Haskell can generate the nth element of that sequence elegantly and recursively:

nth :: Int -> String
nth n = reverse $ alphabet !! n where
    alphabet = [""] ++ concatMap (\ str -> map (: str) "abcd") alphabet

But that's inefficient. Using base conversions, you could try generating it imperatively as (using JavaScript just for demonstration):

function nth(n) {
  var str = "";
  while (n > 0) {
    str += String.fromCharCode(97 + n % 4);
    n = Math.floor(n / 4);
  }
  return str;
};

for (var i = 0; i < 64; ++i) {
  console.log(nth(i));
}

But that actually generates the following sequence:

""
"b"
"c"
"d"
"ab"
"bb"
"cb"
"db"
"ac"
"bc"
"cc"
"dc"
"ad"
"bd"
"cd"
"dd"
"aab"

Which is not what was desired: notice the missing "a", "aa", "ba", etc.
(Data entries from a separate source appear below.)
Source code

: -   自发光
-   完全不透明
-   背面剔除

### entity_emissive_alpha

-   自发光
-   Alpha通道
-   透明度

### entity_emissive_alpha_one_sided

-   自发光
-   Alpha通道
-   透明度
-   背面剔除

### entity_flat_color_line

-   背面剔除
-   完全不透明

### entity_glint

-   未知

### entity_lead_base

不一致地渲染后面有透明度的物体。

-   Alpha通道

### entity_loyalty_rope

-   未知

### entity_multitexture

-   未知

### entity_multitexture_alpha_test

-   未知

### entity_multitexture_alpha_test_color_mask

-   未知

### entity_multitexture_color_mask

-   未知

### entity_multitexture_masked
I'm probably missing some simple operation to fixes the imperative implementation, thus, my question is: is there any elegant way to imperatively generate the nth string of an alphabet?


Solution

  • Insert n-- at the beginning of the while loop. If you want the results in short lexicographic order, reverse the string before printing.